The Appellate Division noted the Supreme Court’s ongoing storm rule which affected the duty commercial landowners had to remove snow and ice accumulations and pathways during a storm. The rationale of this rule was that “it is categorically inexpedient and impractical to remove or reduce hazards from snow and ice while the precipitation is ongoing.” Thus, in Pareja, the Supreme Court held that “absent unusual circumstances, a commercial landowner’s duty to remove snow and ice hazards arises not during the storm, but rather within a reasonable time after the storm.”
However, the Pareja Court did identify two exceptions to the ongoing storm rule that may impose a duty on a commercial landowner. Under the first exception, a commercial landowner may be liable if his or her actions increased the risk to pedestrians and invitees on the property by, for example, creating unusual circumstances in which the defendant’s conduct exacerbated and increased the risk of injury to the plaintiff. Under the second exception, a commercial landowner may be liable where there was a pre-existing risk on the premises before the storm. Under the second exception, a landowner may be liable for an injury during a later ongoing storm if it “failed to remove or reduce a pre-existing risk on the property.”

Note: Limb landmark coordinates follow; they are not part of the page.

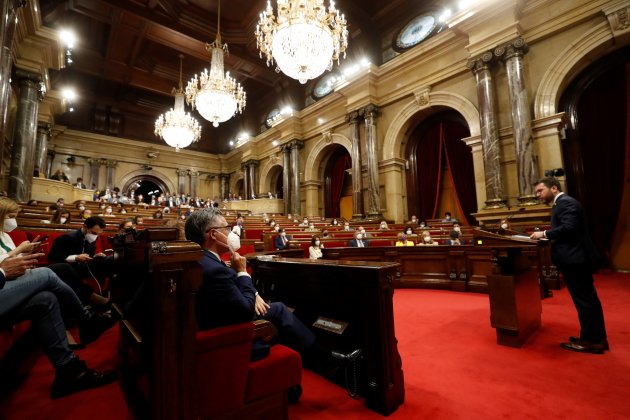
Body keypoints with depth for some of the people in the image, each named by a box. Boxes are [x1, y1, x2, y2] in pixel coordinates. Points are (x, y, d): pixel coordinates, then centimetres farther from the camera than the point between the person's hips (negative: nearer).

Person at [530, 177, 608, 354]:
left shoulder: (566, 202, -14)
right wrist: (546, 234, 6)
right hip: (578, 257, 11)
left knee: (583, 300, -1)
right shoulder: (562, 202, 17)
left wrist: (545, 233, -17)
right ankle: (597, 338, 28)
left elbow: (569, 227, -26)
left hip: (575, 258, -11)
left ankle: (590, 341, 11)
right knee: (588, 299, 17)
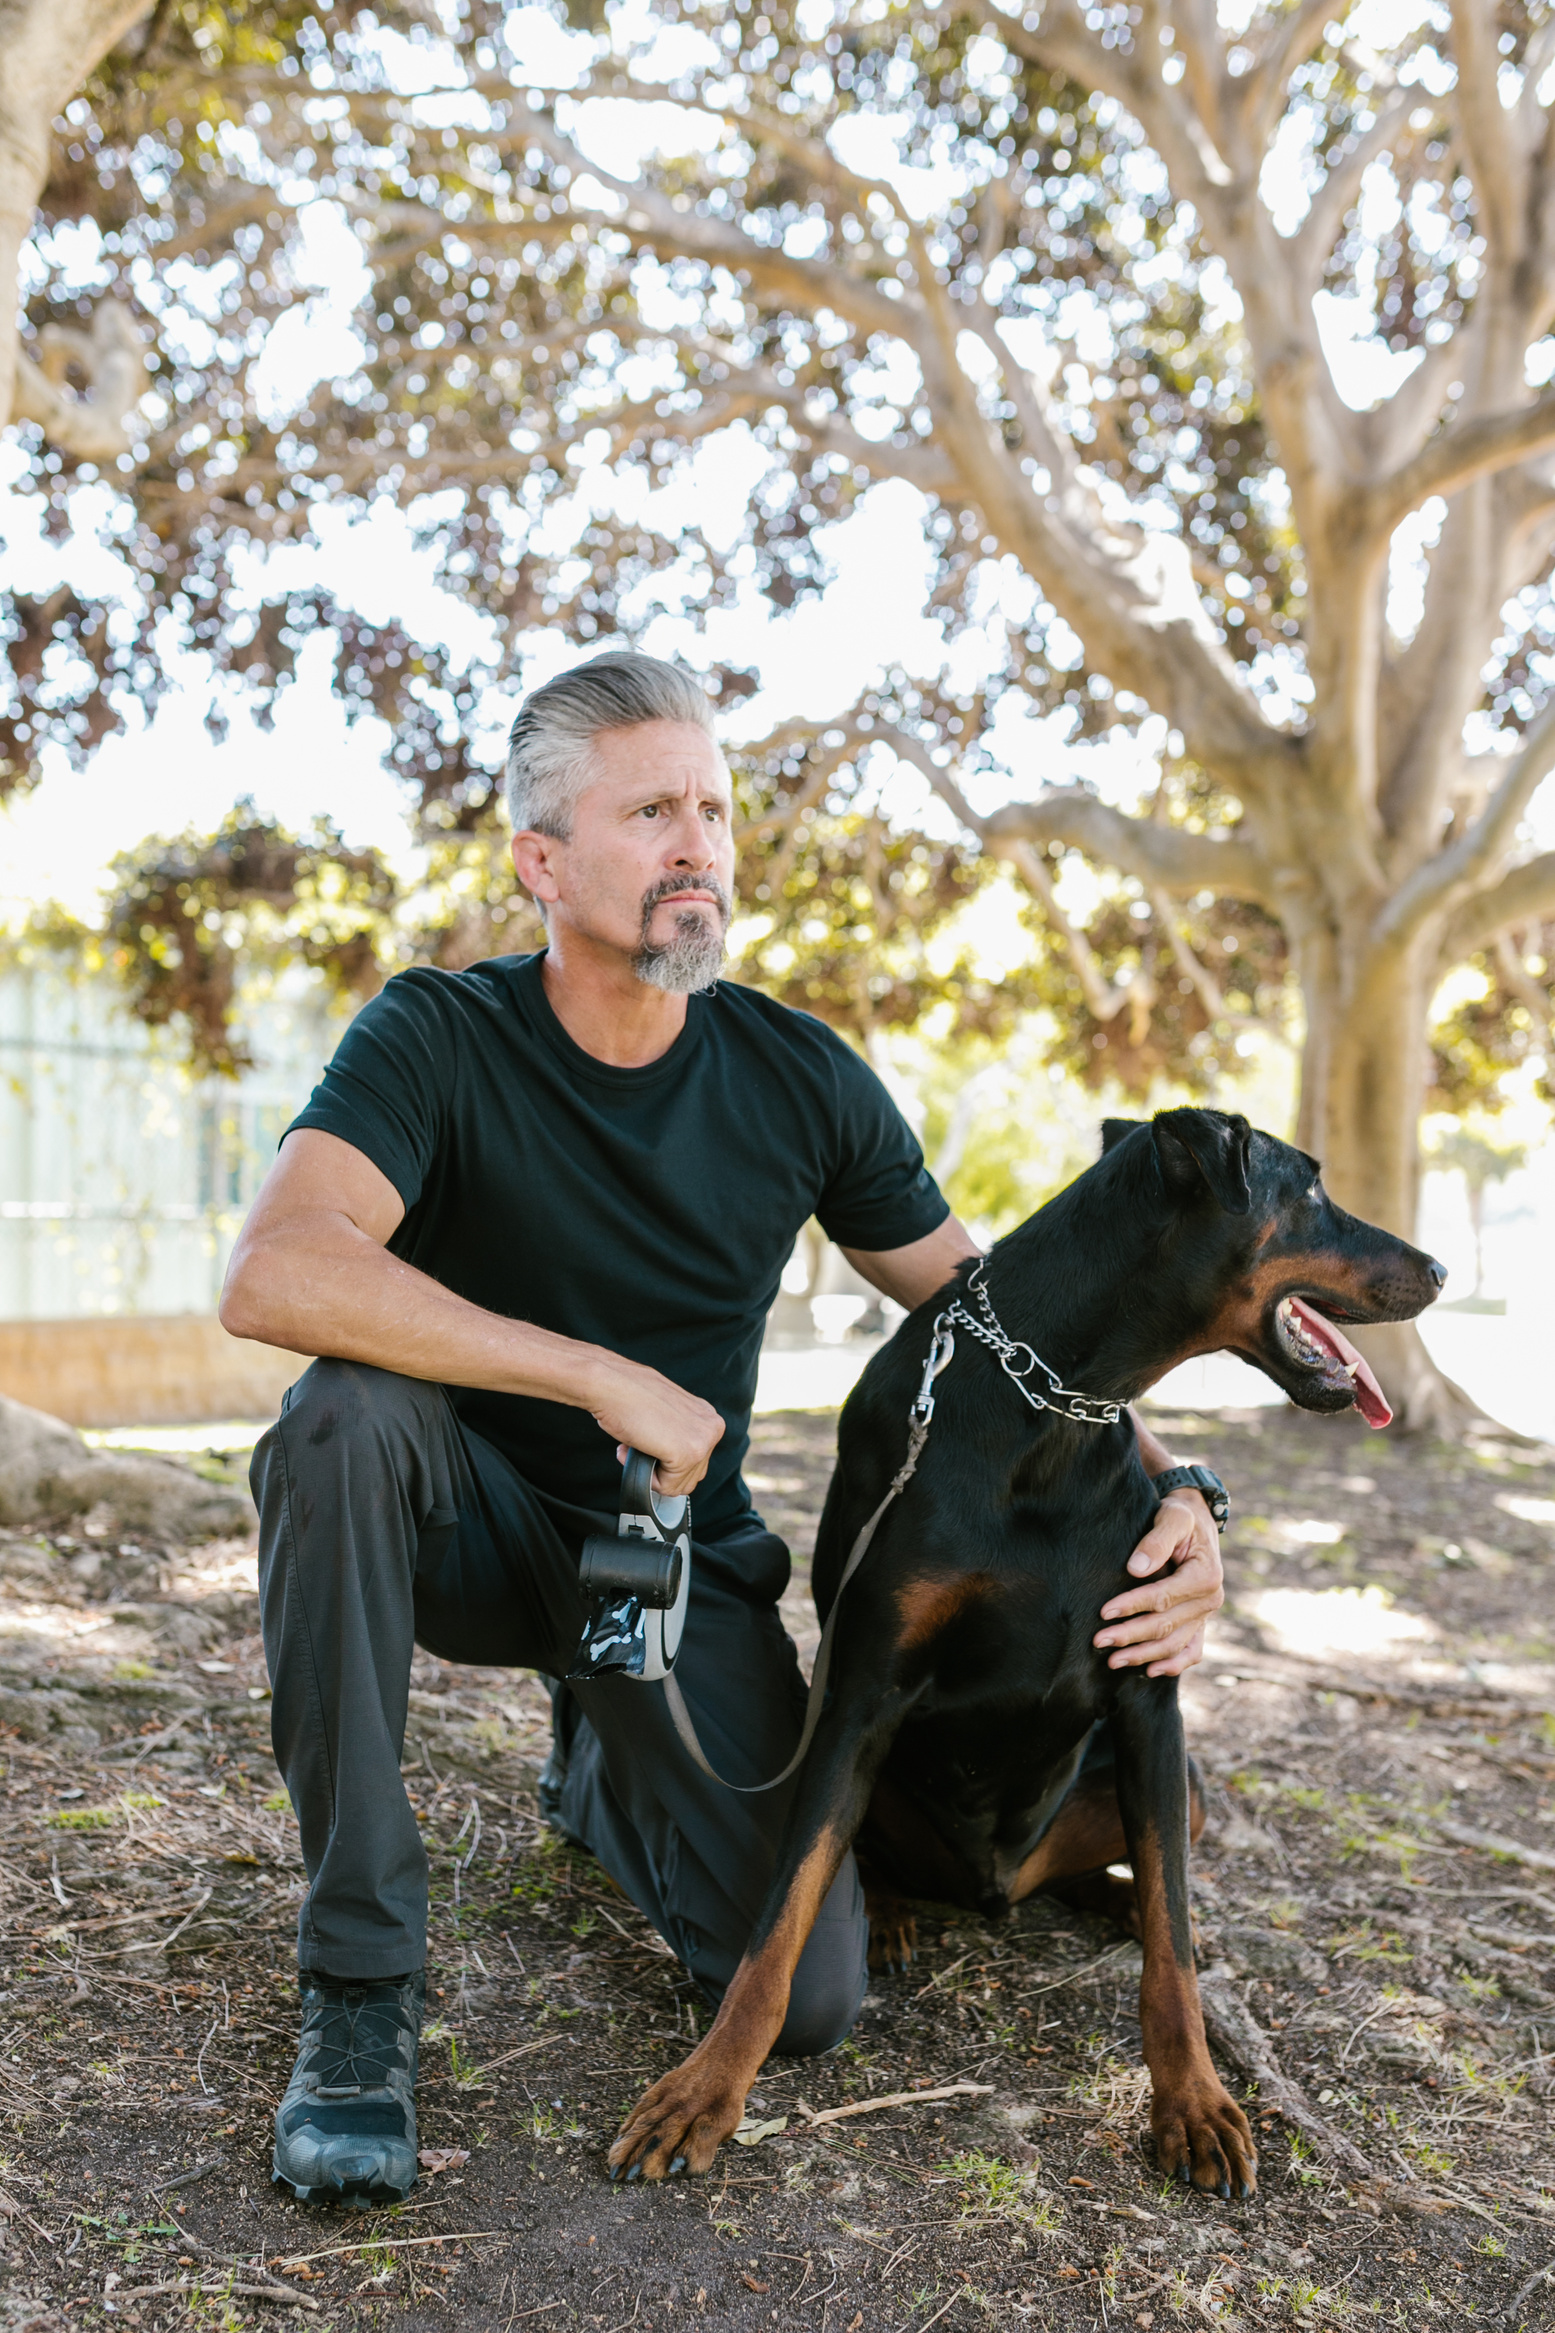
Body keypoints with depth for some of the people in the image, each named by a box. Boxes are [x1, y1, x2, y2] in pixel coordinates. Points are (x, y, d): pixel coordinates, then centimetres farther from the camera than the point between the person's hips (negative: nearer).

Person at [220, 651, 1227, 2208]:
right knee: (347, 1412, -36)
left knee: (806, 1996, -13)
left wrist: (1167, 1498, -17)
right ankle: (360, 1975, -21)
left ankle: (600, 1764, 22)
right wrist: (607, 1379, -35)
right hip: (475, 1534, -2)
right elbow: (276, 1274, -34)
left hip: (681, 1561, 2)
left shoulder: (799, 1078, -7)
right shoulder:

In this case, neither party argued that the defendants did not have a duty to maintain the stairs outside defendant’s condominium and clear ice and snow for them. The dispute focused, instead, on whether one of the exceptions to the ongoing storm rule applied.

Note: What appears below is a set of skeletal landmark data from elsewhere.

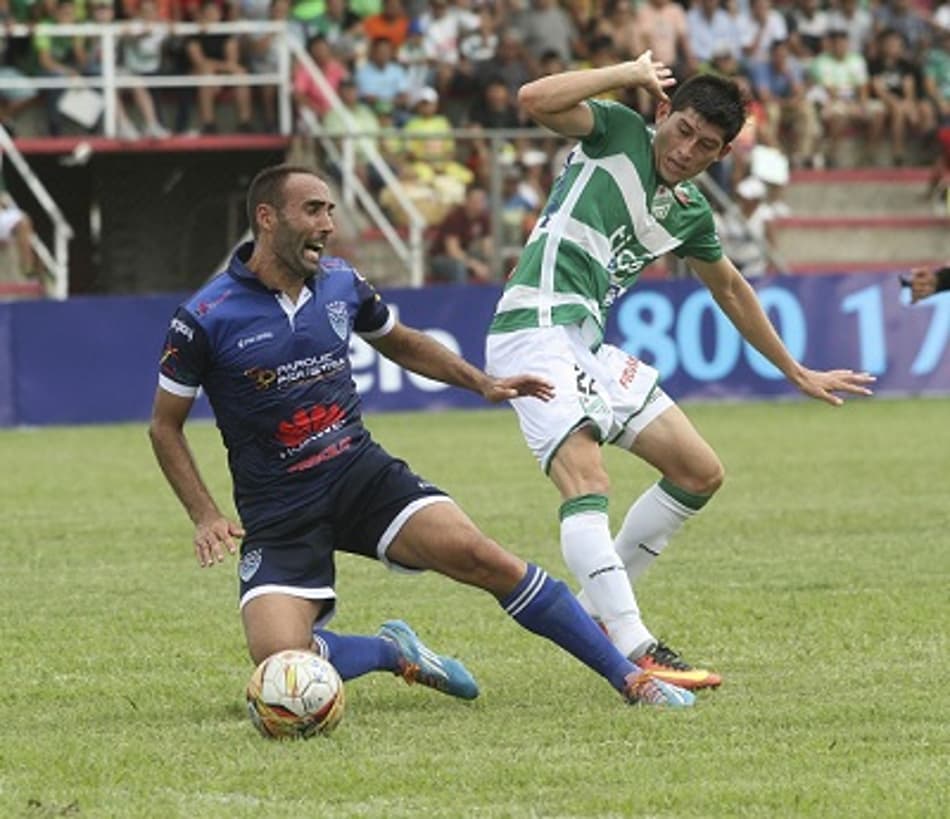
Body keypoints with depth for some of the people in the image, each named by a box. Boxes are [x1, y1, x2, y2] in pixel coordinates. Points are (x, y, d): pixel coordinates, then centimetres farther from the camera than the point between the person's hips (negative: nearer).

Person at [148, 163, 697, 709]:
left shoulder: (341, 284, 4)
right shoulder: (204, 320, -10)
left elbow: (400, 342, 26)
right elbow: (165, 426, 0)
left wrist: (482, 383, 17)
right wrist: (206, 517, -10)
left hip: (362, 473, 3)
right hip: (277, 513, -3)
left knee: (475, 554, -22)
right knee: (279, 660, -25)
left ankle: (631, 677, -13)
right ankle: (394, 653, 6)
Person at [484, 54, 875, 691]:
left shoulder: (691, 213, 16)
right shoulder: (618, 132, -2)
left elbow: (730, 289, 32)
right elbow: (535, 100, -19)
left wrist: (798, 374, 38)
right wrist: (631, 73, -12)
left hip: (591, 347, 9)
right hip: (536, 326, -9)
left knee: (701, 474, 11)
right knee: (587, 484, -25)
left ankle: (598, 613, 18)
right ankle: (636, 655, -36)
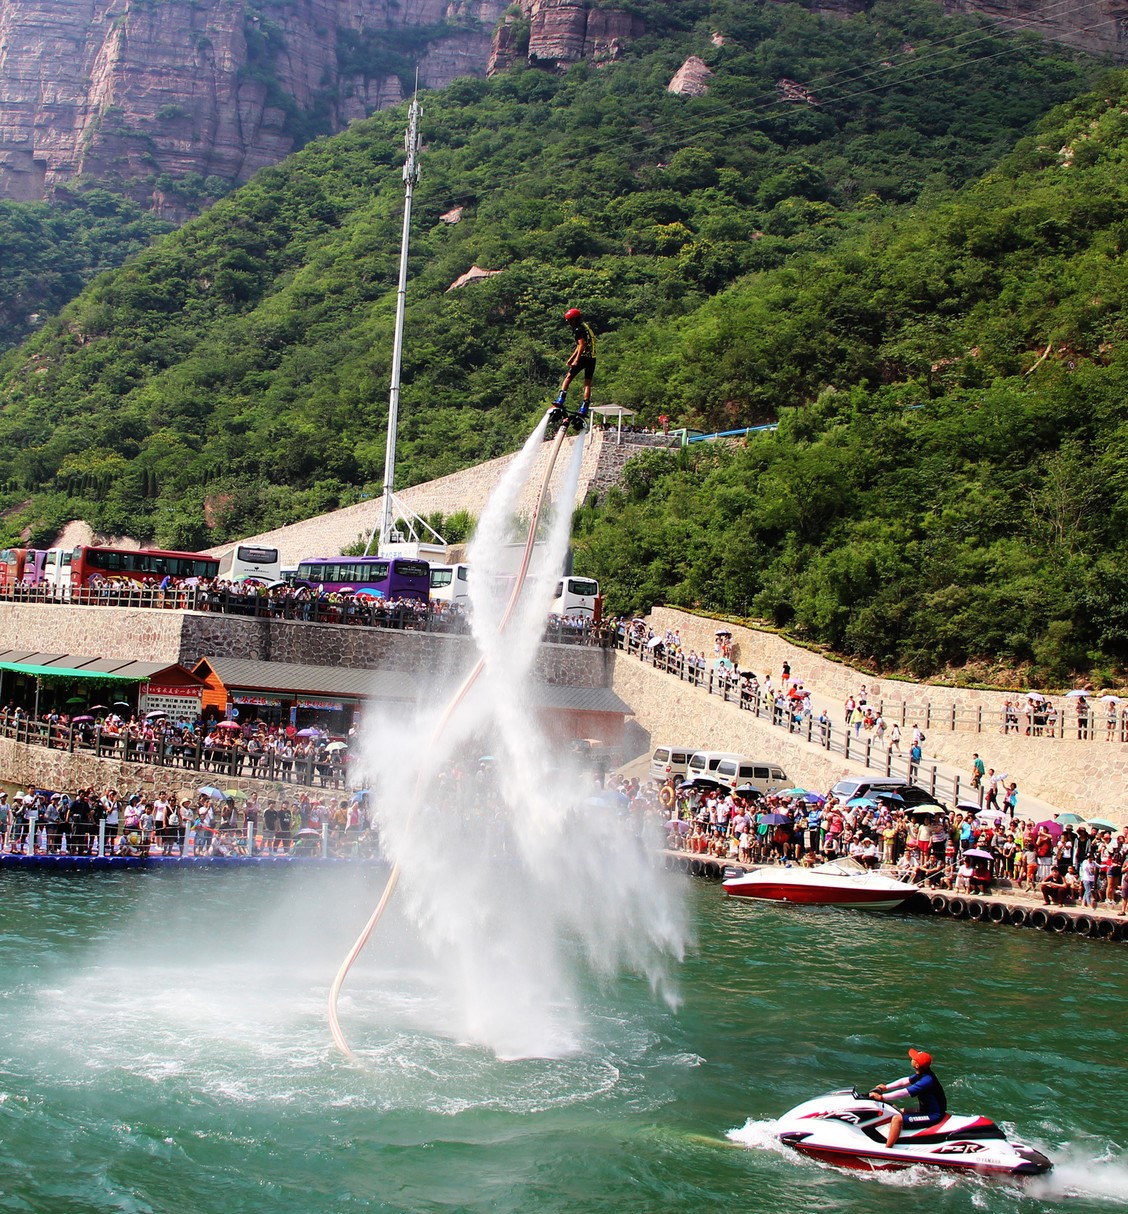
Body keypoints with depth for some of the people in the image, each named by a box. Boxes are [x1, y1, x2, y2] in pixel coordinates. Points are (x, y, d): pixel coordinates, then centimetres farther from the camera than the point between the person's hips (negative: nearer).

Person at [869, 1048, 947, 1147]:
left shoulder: (926, 1080, -27)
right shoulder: (922, 1074, 1)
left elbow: (904, 1093, -29)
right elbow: (904, 1081, 14)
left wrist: (881, 1097, -26)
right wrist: (886, 1087, 7)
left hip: (934, 1116, -10)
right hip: (926, 1110, 10)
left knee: (897, 1118, -22)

The plaintiff argued that defendants’ conduct created and increased the risk by not addressing the deterioration of the surface of the steps which allowed water infiltration and imperceptible freezing to occur over the surface; second, that the wrong paint was used during a recent paint job which, in plaintiff’s opinion, made the steps sleeker and harder to negotiate when wet; and, third, affixing the handrails next to the steps too far from the pedestrian pathway.
The Appellate Division noted that the plaintiff admitted that he never reached any of the steps because he fell on the landing outside his front door that morning due to the icy conditions. As for the condition of the steps, plaintiff admitted that there had been no precipitation on the days before he slipped and fell but that there was precipitation in the form of freezing rain and snow at the time of his fall. But, regardless of the condition of the steps, the plaintiff fell on the landing before he reached the steps. Therefore, the pre-existing condition of the steps did not satisfy any exception to the rule.
As for the handrails, although plaintiff had an expert on that point, the expert report failed to provide any support for his conclusion that the handrails were too far away from the walking pathway to allow plaintiff to utilize them to stabilize himself or help him regain his balance after slipping on the ice. The Court found that it was a bare conclusion, not supported by any credible evidence on the record. Thus, the Court found it to be an inadmissible net opinion.
With respect to plaintiff’s lay opinion that the paint job made the landing more slippery, the Court also rejected that argument as satisfying one of the exceptions to the storm in progress rule. The defendants argued that an expert was needed to explain how the type of paint used made the steps more slippery. Plaintiff’s expert offered no opinion as to this assertion and the Court found that this conclusion required expert testimony. The Appellate Division found that, without an expert, the record failed to establish any nexus between the paint job and plaintiff’s fall.
For the above reasons, the Court agreed that the ongoing storm rule applied and none of the exceptions to the rule applied. Thus, the Appellate Division affirmed the trial court’s summary judgment dismissal of the lawsuit.